In bester Gesellschaft: Die meisten Frauen sind verrückte Essgestörte

Wenn aus Diät Wahn wird, zeigt sich das Biafra-Syndrom. Damen, deren Körper nur noch ein Gerüst aus Knochen ist, hungern wie in Not. Unsere Kolumnistin kann da nicht mehr hinschauen - und träumt von deftiger Hausmannskost.
© Bild: 2011 Daniel Matzenbacher
Wenn aus Diät Wahn wird, zeigt sich das Biafra-Syndrom. Damen, deren Körper nur noch ein Gerüst aus Knochen ist, hungern wie in Not. Unsere Kolumnistin kann da nicht mehr hinschauen - und träumt von deftiger Hausmannskost. von Wäis Kiani 
How to spend it feiert also ­Geburtstag. Das ist toll, aber ich muss gestehen, an der Feier interessiert mich hauptsächlich, was es zu essen geben wird. Wahrscheinlich leckeres Fingerfood, kleine Röllchen aus Lachs und Strudelteig, Parmesanmousse-Baumkuchen und Kardamom-Ente, Mille Feuille mit Tafelspitz und Trüffelsauerrahm oder deftige Heringshappen mit schwerem Graubrot und guter, fetter Butter, dazu Jahrgangschampagner und für die Jungs Tannenzäpfle-Bier, und das alles: sehr, sehr reichlich.
Seit ich auf der Geburtstagsfeier meiner Freundin Ana war, kann ich mich in solche Fantasien gnadenlos hineinsteigern. Es war eine Cocktailparty, und auf einem langen Tisch standen viele Platten und Schüsseln. Es gab Wassermelonenbowle, Wassermelonenspieße, Gurkenstreifen und Spieße mit Wassermelone und Gurke gemischt und eine große Schale mit Zitronen. Jedes Mal, wenn Ana an mir vorbeiging, meinte sie, willst du nichts essen? Oh, ich hab schon zwei von den leckeren Zitronen gegessen, bin ganz voll, sagte ich.
Küchen-Bildband Das Auge isst mit
Abgesehen davon, dass ich nichts so sehr verabscheue wie rote, stinkende Wassermelone, weiß ich schon lange, dass die meisten Frauen verrückte Essgestörte sind, die ihr Leben mit der Angst vergeuden, etwas Falsches und womöglich zu viel davon zu essen, sich tagsüber mit Reiscrackern und Dinkelkeksen abquälen, um abends ihren Frust in dick machendem Alkohol zu ertränken.
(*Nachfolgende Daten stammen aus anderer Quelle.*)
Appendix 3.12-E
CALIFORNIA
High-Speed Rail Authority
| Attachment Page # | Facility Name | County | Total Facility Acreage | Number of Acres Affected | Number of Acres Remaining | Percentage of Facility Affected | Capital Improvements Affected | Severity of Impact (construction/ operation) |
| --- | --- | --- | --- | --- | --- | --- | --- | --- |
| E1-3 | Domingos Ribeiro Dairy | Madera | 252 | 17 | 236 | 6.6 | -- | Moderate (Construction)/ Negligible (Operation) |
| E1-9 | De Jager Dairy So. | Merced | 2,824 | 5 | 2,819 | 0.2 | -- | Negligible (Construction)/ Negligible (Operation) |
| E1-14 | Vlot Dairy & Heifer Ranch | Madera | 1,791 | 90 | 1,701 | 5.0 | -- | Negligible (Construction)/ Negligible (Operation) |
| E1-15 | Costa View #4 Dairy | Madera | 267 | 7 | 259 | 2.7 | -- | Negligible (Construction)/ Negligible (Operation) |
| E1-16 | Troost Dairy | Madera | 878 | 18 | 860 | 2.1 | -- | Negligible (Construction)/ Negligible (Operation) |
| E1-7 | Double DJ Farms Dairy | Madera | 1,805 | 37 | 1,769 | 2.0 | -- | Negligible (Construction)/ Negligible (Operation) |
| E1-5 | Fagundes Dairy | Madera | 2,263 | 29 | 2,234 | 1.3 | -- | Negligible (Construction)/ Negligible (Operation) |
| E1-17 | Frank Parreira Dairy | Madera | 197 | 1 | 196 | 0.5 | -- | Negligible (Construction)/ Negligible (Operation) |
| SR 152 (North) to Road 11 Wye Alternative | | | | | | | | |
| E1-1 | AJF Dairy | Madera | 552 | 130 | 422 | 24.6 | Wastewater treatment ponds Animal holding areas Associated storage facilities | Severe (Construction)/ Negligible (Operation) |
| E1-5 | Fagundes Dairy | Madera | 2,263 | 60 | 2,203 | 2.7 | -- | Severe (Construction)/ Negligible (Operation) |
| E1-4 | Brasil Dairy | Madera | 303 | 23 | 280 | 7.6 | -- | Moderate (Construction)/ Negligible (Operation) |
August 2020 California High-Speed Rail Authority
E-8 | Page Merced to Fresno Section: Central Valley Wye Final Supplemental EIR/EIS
Aber seit einiger Zeit mache ich in meinem Bekanntenkreis eine noch schlimmere Störung aus: das Biafra-Syndrom. Damit meine ich nicht die Frauen, die Diät halten, sondern Frauen, die sich so wenig Nahrung zuführen, dass sie Hunger leiden. Und zwar nicht den Hunger, den Sie und ich nach einem erfüllten Vormittag mit nur einem kleinen Croissant statt eng­lischem Frühstück gegen 14 Uhr ver­spüren, sondern die Art Hunger, den die unglücklichen Menschen kennen.
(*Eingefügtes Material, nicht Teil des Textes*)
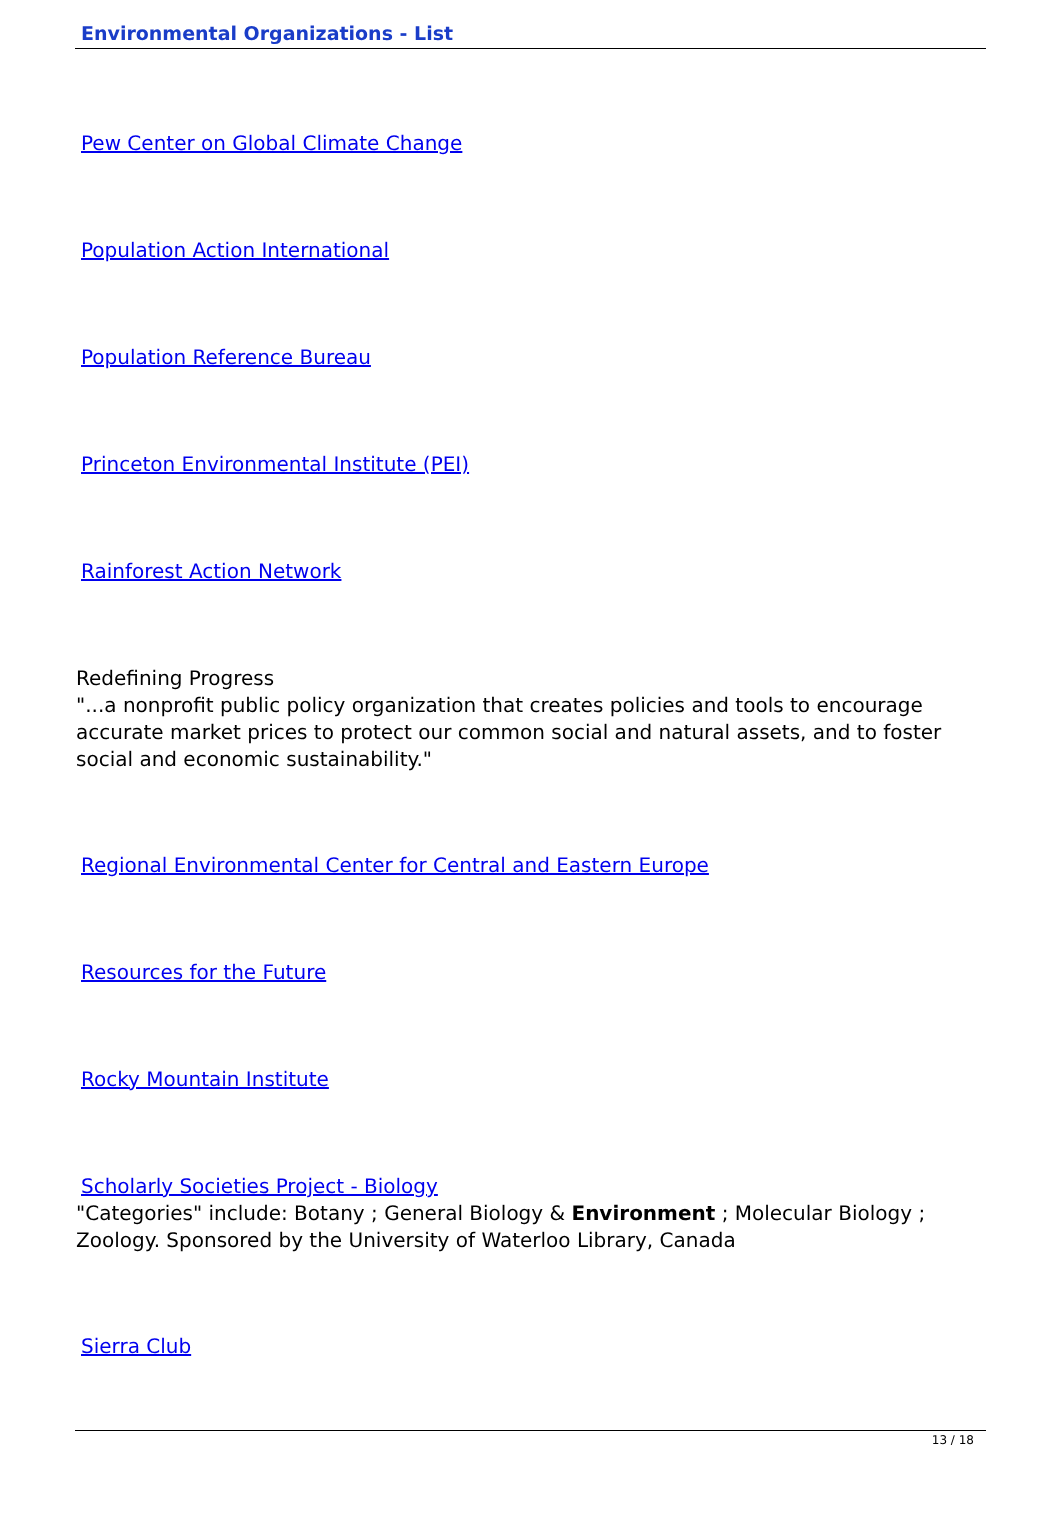Environmental Organizations - List
Pew Center on Global Climate Change
Population Action International
Population Reference Bureau
Princeton Environmental Institute (PEI)
Rainforest Action Network
Redefining Progress
"...a nonprofit public policy organization that creates policies and tools to encourage accurate market prices to protect our common social and natural assets, and to foster social and economic sustainability."
Regional Environmental Center for Central and Eastern Europe
Resources for the Future
Rocky Mountain Institute
Scholarly Societies Project - Biology
"Categories" include: Botany ; General Biology & Environment ; Molecular Biology ; Zoology. Sponsored by the University of Waterloo Library, Canada
Sierra Club
13 / 18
Menschen, die unter Krieg und Dürrekatastrophen leiden. Menschen, in deren Nähe es einfach nichts Essbares mehr gibt. Diesen Hunger meine ich. Das Heimtückische an diesen Frauen ist, dass sie von Weitem ganz normal, fast unscheinbar wirken. Dass sie nur aus Haut und Knochen bestehen, verdeckt ihre Kleidung. Sie zeigen kein Dekolleté, weil ihr Brustkorb zu knochig ist, und keine Beine, weil sie ihre Oberschenkel zu dick finden. Ihr Gesicht ist eingefallen, ihre Haare sind kraftlos, und sie überlegen, ihre hohlen Wangen mit Hyaluronsäure aufspritzen zu lassen, tun es aber nie.
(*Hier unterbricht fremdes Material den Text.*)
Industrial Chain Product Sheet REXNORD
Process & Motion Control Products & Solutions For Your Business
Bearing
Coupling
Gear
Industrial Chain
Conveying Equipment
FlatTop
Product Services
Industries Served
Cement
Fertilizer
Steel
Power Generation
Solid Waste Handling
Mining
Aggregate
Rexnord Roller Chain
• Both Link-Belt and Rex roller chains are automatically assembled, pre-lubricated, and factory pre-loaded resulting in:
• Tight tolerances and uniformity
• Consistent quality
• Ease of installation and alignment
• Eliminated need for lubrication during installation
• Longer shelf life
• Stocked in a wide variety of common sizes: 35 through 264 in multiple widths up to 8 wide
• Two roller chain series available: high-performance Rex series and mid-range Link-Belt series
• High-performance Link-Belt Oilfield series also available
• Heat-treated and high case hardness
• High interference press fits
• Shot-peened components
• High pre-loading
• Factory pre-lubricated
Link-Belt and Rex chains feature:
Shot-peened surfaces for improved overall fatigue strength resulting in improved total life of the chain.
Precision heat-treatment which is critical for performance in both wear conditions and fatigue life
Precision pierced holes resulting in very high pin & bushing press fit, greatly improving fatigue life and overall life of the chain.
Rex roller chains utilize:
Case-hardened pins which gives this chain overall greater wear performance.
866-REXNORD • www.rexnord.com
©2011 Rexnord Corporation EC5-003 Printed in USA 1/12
Huch, denke ich, ist die aber hungrig
Eine alte Bekannte, Tina, lud mich vor einigen Wochen auf ihr Anwesen in die Toskana ein. Mir läuft beim Wort Toskana sofort das Wasser im Munde zusammen, ich denke an Salami, die so frisch ist, dass man den Esel noch schreien hört, Ribollita, Stein­pilze und Schmorbraten mit Polenta. Natürlich sagte ich zu. Es sollte eine Woche voller Entbehrungen werden.
Italiener sind bekanntlich Frühstückspuristen, sie freuen sich lieber aufs Mittagessen, zu Recht, wie ich ­finde. Trotzdem genieße ich meinen Milchkaffee und das Hörnchen mit Vanillecremefüllung und wundere mich zuerst nur ein bisschen darüber, dass Tina sich nur über das Obst hermacht, das aber so gierig wie die Männer in alten Filmen, die nach tagelanger Flucht aus irgendeinem Gefängnis endlich ein Stück Brot in die Suppe tunken dürfen. Huch, denke ich, ist die aber hungrig.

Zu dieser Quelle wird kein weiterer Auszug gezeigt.